Dr. Annette Doms
Dr. Annette Doms
About the speaker
Dr. Annette Doms is an internationally sought-after thought leader and bridge-builder who connects academic depth with entrepreneurial practice. As an art historian, she found her path to technological innovation early through digital art; in 2014, she realized UNPAINTED, Germany’s first fair for digital art. As Vice President of the German Federal Association for AI Transformation (VENTURE AI), she actively shapes the discourse around responsible AI and demonstrates how companies can transform technological disruption into sustainable competitive advantage.
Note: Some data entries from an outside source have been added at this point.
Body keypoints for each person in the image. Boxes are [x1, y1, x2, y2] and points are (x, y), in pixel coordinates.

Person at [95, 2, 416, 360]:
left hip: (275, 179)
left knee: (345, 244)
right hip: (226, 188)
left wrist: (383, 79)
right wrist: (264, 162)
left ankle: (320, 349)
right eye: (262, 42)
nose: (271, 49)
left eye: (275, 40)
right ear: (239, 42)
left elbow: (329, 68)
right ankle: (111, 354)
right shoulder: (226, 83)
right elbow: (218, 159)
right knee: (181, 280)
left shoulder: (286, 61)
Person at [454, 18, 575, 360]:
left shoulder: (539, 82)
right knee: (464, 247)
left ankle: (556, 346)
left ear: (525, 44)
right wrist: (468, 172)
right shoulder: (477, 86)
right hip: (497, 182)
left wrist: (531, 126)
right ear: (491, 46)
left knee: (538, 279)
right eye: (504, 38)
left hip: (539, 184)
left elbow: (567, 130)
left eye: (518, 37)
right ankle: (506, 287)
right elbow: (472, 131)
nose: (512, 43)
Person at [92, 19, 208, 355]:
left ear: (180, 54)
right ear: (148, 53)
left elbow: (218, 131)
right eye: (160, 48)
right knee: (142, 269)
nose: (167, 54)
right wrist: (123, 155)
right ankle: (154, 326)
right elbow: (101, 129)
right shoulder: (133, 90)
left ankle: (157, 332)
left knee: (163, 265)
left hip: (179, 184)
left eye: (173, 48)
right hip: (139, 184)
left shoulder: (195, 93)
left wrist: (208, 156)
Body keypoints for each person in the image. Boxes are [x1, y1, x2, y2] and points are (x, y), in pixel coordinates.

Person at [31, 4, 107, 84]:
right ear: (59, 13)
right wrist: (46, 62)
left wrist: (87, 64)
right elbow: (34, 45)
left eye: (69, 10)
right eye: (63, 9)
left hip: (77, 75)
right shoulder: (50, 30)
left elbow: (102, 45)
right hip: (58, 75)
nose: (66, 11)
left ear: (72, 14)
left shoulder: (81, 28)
She taught the history of digital art at LMU Munich and is a board member of numerous technology institutions. In her publications, such as the work “From Gutenberg to ChatGPT,” she analyzes the interplay of technology, culture, and society. At the beginning of March 2026, the London-based institute citiesabc nominated her as one of the “Top 50 Most Influential Women in AI.”
Metamorphoses
Lecture on March 20, 2026
“Every great technology is a test of human character. AI will be the greatest test of our time.” – Dr. Annette Doms
In her guest lecture, the art historian Dr. Annette Doms explores the genesis of artificial intelligence within an artistic context and raises the question of the essence of creativity in a technologized world. In doing so, she bridges Walter Benjamin’s seminal reflections on the “loss of aura” in modernity with the current debate on the artistic status of generative systems. While Benjamin examined the reproducibility of the ever-same, AI today confronts us with the paradoxical production of the “algorithmic unique.”
At the center of her analysis lies the tension-laden relationship between human intuition and machine authorship: How does the role of the artist transform when the creative process shifts from poiesis (the act of making) to noesis (curatorial thinking)? Doms reflects on the shifting of agency and responsibility and, in a concluding outlook, sketches the future symbiosis of human and machine as a new era of co-creativity.